**What needs to be done**:
Your answer must be an exact copy of the data below, minus any pictures.

**Data supplied**:
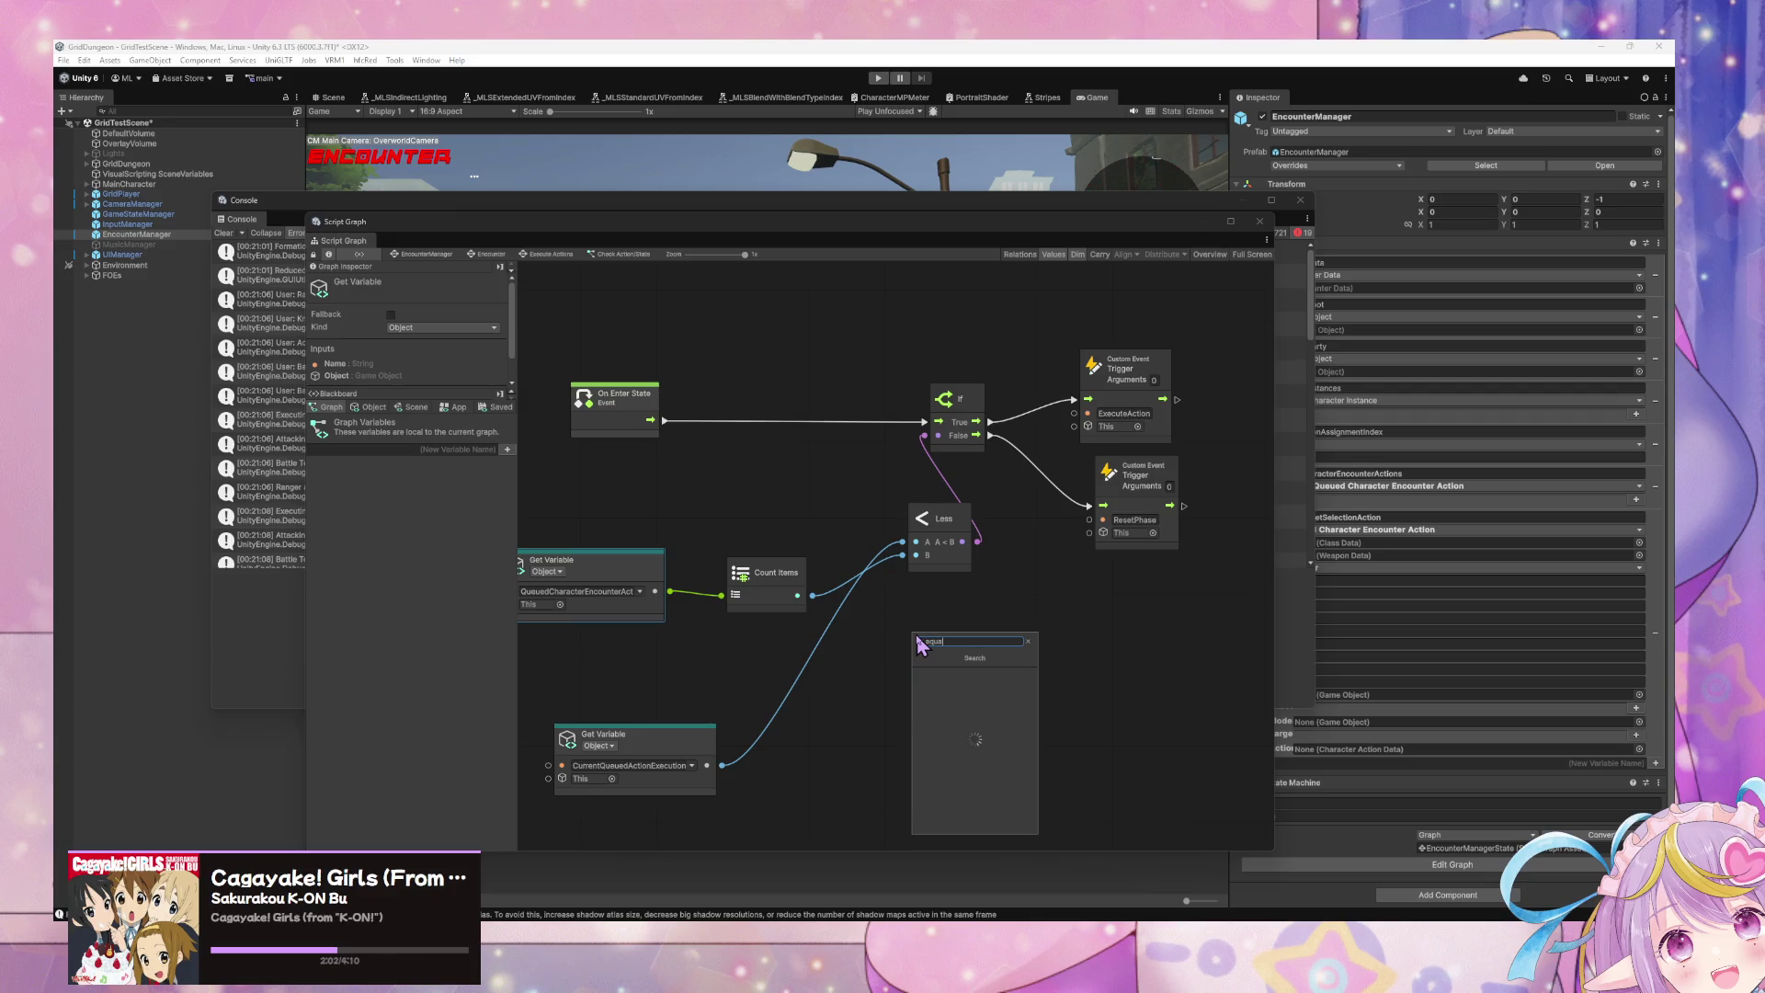
key(Return)
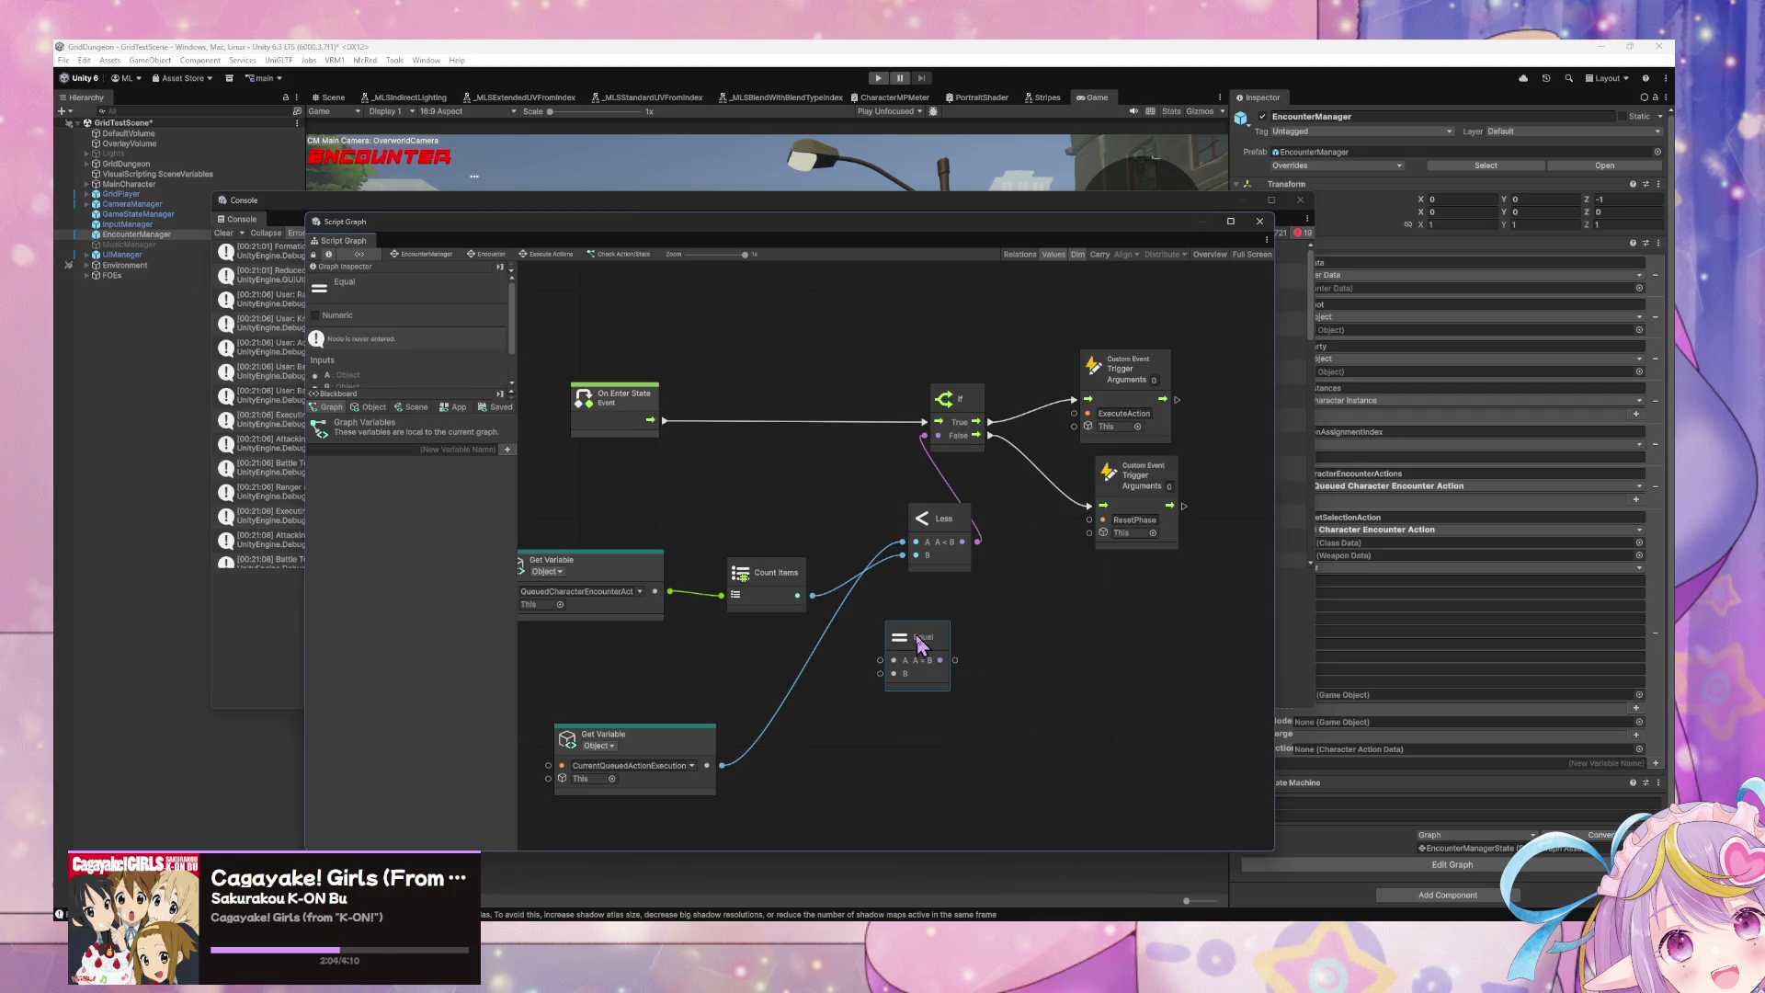
drag(881, 674, 852, 702)
text(int)
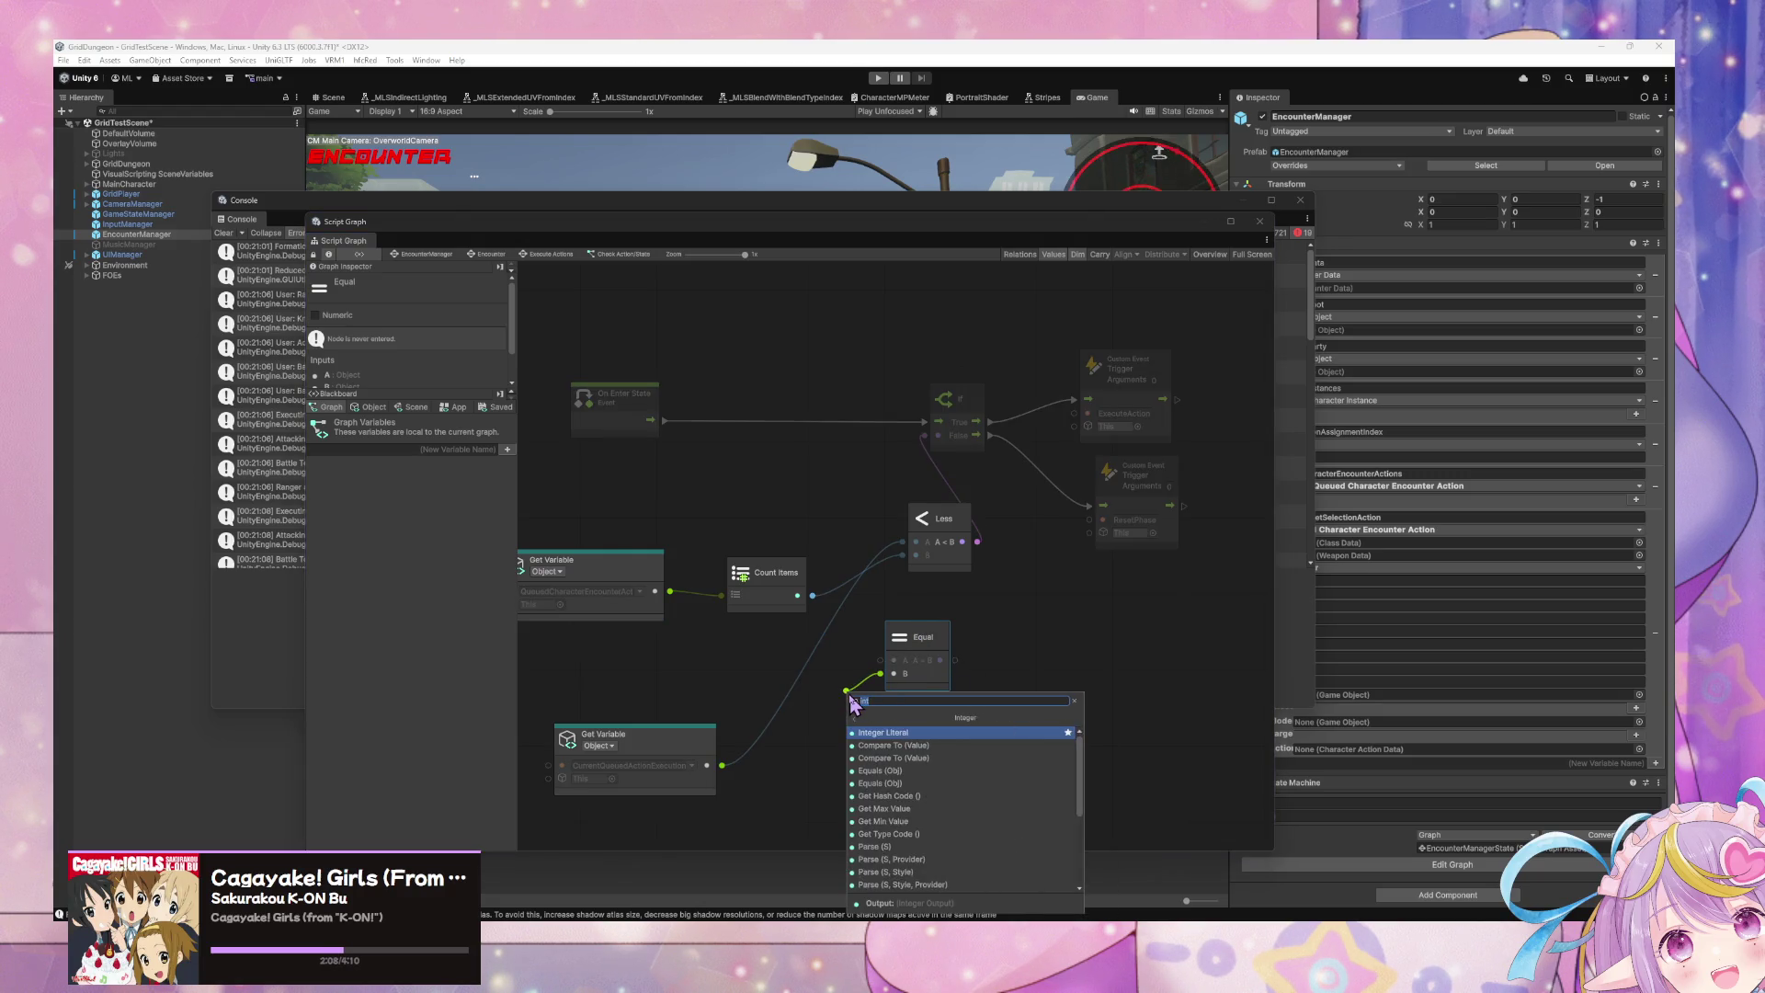
key(Return)
drag(797, 595, 880, 661)
Step: Delete the index Get Variable node and the Less comparison node
click(678, 768)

**Exercise output**:
key(Return)
drag(881, 674, 852, 702)
text(int)
key(Return)
drag(797, 595, 880, 661)
Step: Delete the index Get Variable node and the Less comparison node
click(678, 768)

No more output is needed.